The task:
Please restate each line of the data below exactly. Omit all images.
Dataset entries Start Marker
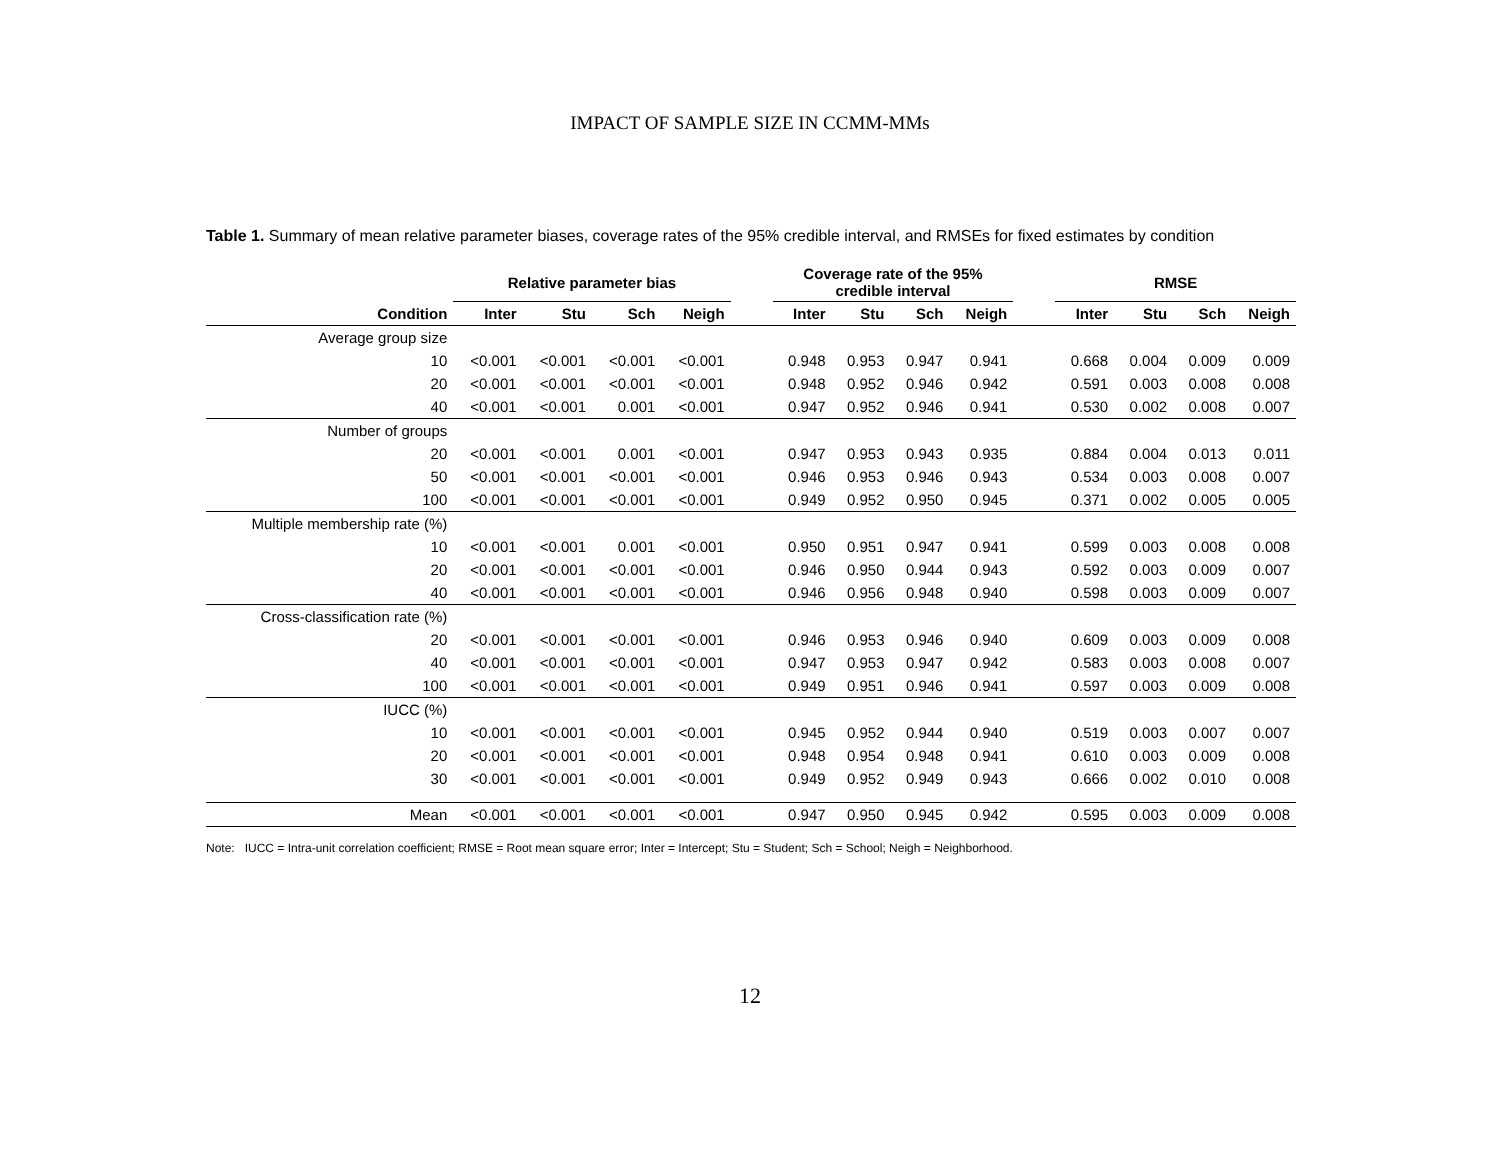IMPACT OF SAMPLE SIZE IN CCMM-MMs
Table 1. Summary of mean relative parameter biases, coverage rates of the 95% credible interval, and RMSEs for fixed estimates by condition
| | Relative parameter bias | | | | | Coverage rate of the 95% credible interval | | | | | RMSE | | | |
| --- | --- | --- | --- | --- | --- | --- | --- | --- | --- | --- | --- | --- | --- | --- |
| Condition | Inter | Stu | Sch | Neigh | | Inter | Stu | Sch | Neigh | | Inter | Stu | Sch | Neigh |
| Average group size | | | | | | | | | | | | | | |
| 10 | <0.001 | <0.001 | <0.001 | <0.001 | | 0.948 | 0.953 | 0.947 | 0.941 | | 0.668 | 0.004 | 0.009 | 0.009 |
| 20 | <0.001 | <0.001 | <0.001 | <0.001 | | 0.948 | 0.952 | 0.946 | 0.942 | | 0.591 | 0.003 | 0.008 | 0.008 |
| 40 | <0.001 | <0.001 | 0.001 | <0.001 | | 0.947 | 0.952 | 0.946 | 0.941 | | 0.530 | 0.002 | 0.008 | 0.007 |
| Number of groups | | | | | | | | | | | | | | |
| 20 | <0.001 | <0.001 | 0.001 | <0.001 | | 0.947 | 0.953 | 0.943 | 0.935 | | 0.884 | 0.004 | 0.013 | 0.011 |
| 50 | <0.001 | <0.001 | <0.001 | <0.001 | | 0.946 | 0.953 | 0.946 | 0.943 | | 0.534 | 0.003 | 0.008 | 0.007 |
| 100 | <0.001 | <0.001 | <0.001 | <0.001 | | 0.949 | 0.952 | 0.950 | 0.945 | | 0.371 | 0.002 | 0.005 | 0.005 |
| Multiple membership rate (%) | | | | | | | | | | | | | | |
| 10 | <0.001 | <0.001 | 0.001 | <0.001 | | 0.950 | 0.951 | 0.947 | 0.941 | | 0.599 | 0.003 | 0.008 | 0.008 |
| 20 | <0.001 | <0.001 | <0.001 | <0.001 | | 0.946 | 0.950 | 0.944 | 0.943 | | 0.592 | 0.003 | 0.009 | 0.007 |
| 40 | <0.001 | <0.001 | <0.001 | <0.001 | | 0.946 | 0.956 | 0.948 | 0.940 | | 0.598 | 0.003 | 0.009 | 0.007 |
| Cross-classification rate (%) | | | | | | | | | | | | | | |
| 20 | <0.001 | <0.001 | <0.001 | <0.001 | | 0.946 | 0.953 | 0.946 | 0.940 | | 0.609 | 0.003 | 0.009 | 0.008 |
| 40 | <0.001 | <0.001 | <0.001 | <0.001 | | 0.947 | 0.953 | 0.947 | 0.942 | | 0.583 | 0.003 | 0.008 | 0.007 |
| 100 | <0.001 | <0.001 | <0.001 | <0.001 | | 0.949 | 0.951 | 0.946 | 0.941 | | 0.597 | 0.003 | 0.009 | 0.008 |
| IUCC (%) | | | | | | | | | | | | | | |
| 10 | <0.001 | <0.001 | <0.001 | <0.001 | | 0.945 | 0.952 | 0.944 | 0.940 | | 0.519 | 0.003 | 0.007 | 0.007 |
| 20 | <0.001 | <0.001 | <0.001 | <0.001 | | 0.948 | 0.954 | 0.948 | 0.941 | | 0.610 | 0.003 | 0.009 | 0.008 |
| 30 | <0.001 | <0.001 | <0.001 | <0.001 | | 0.949 | 0.952 | 0.949 | 0.943 | | 0.666 | 0.002 | 0.010 | 0.008 |
| Mean | <0.001 | <0.001 | <0.001 | <0.001 | | 0.947 | 0.950 | 0.945 | 0.942 | | 0.595 | 0.003 | 0.009 | 0.008 |
Note: IUCC = Intra-unit correlation coefficient; RMSE = Root mean square error; Inter = Intercept; Stu = Student; Sch = School; Neigh = Neighborhood.
12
Dataset entries End Marker
Reply:
IMPACT OF SAMPLE SIZE IN CCMM-MMs
Table 1. Summary of mean relative parameter biases, coverage rates of the 95% credible interval, and RMSEs for fixed estimates by condition
| | Relative parameter bias | | | | | Coverage rate of the 95% credible interval | | | | | RMSE | | | |
| --- | --- | --- | --- | --- | --- | --- | --- | --- | --- | --- | --- | --- | --- | --- |
| Condition | Inter | Stu | Sch | Neigh | | Inter | Stu | Sch | Neigh | | Inter | Stu | Sch | Neigh |
| Average group size | | | | | | | | | | | | | | |
| 10 | <0.001 | <0.001 | <0.001 | <0.001 | | 0.948 | 0.953 | 0.947 | 0.941 | | 0.668 | 0.004 | 0.009 | 0.009 |
| 20 | <0.001 | <0.001 | <0.001 | <0.001 | | 0.948 | 0.952 | 0.946 | 0.942 | | 0.591 | 0.003 | 0.008 | 0.008 |
| 40 | <0.001 | <0.001 | 0.001 | <0.001 | | 0.947 | 0.952 | 0.946 | 0.941 | | 0.530 | 0.002 | 0.008 | 0.007 |
| Number of groups | | | | | | | | | | | | | | |
| 20 | <0.001 | <0.001 | 0.001 | <0.001 | | 0.947 | 0.953 | 0.943 | 0.935 | | 0.884 | 0.004 | 0.013 | 0.011 |
| 50 | <0.001 | <0.001 | <0.001 | <0.001 | | 0.946 | 0.953 | 0.946 | 0.943 | | 0.534 | 0.003 | 0.008 | 0.007 |
| 100 | <0.001 | <0.001 | <0.001 | <0.001 | | 0.949 | 0.952 | 0.950 | 0.945 | | 0.371 | 0.002 | 0.005 | 0.005 |
| Multiple membership rate (%) | | | | | | | | | | | | | | |
| 10 | <0.001 | <0.001 | 0.001 | <0.001 | | 0.950 | 0.951 | 0.947 | 0.941 | | 0.599 | 0.003 | 0.008 | 0.008 |
| 20 | <0.001 | <0.001 | <0.001 | <0.001 | | 0.946 | 0.950 | 0.944 | 0.943 | | 0.592 | 0.003 | 0.009 | 0.007 |
| 40 | <0.001 | <0.001 | <0.001 | <0.001 | | 0.946 | 0.956 | 0.948 | 0.940 | | 0.598 | 0.003 | 0.009 | 0.007 |
| Cross-classification rate (%) | | | | | | | | | | | | | | |
| 20 | <0.001 | <0.001 | <0.001 | <0.001 | | 0.946 | 0.953 | 0.946 | 0.940 | | 0.609 | 0.003 | 0.009 | 0.008 |
| 40 | <0.001 | <0.001 | <0.001 | <0.001 | | 0.947 | 0.953 | 0.947 | 0.942 | | 0.583 | 0.003 | 0.008 | 0.007 |
| 100 | <0.001 | <0.001 | <0.001 | <0.001 | | 0.949 | 0.951 | 0.946 | 0.941 | | 0.597 | 0.003 | 0.009 | 0.008 |
| IUCC (%) | | | | | | | | | | | | | | |
| 10 | <0.001 | <0.001 | <0.001 | <0.001 | | 0.945 | 0.952 | 0.944 | 0.940 | | 0.519 | 0.003 | 0.007 | 0.007 |
| 20 | <0.001 | <0.001 | <0.001 | <0.001 | | 0.948 | 0.954 | 0.948 | 0.941 | | 0.610 | 0.003 | 0.009 | 0.008 |
| 30 | <0.001 | <0.001 | <0.001 | <0.001 | | 0.949 | 0.952 | 0.949 | 0.943 | | 0.666 | 0.002 | 0.010 | 0.008 |
| Mean | <0.001 | <0.001 | <0.001 | <0.001 | | 0.947 | 0.950 | 0.945 | 0.942 | | 0.595 | 0.003 | 0.009 | 0.008 |
Note: IUCC = Intra-unit correlation coefficient; RMSE = Root mean square error; Inter = Intercept; Stu = Student; Sch = School; Neigh = Neighborhood.
12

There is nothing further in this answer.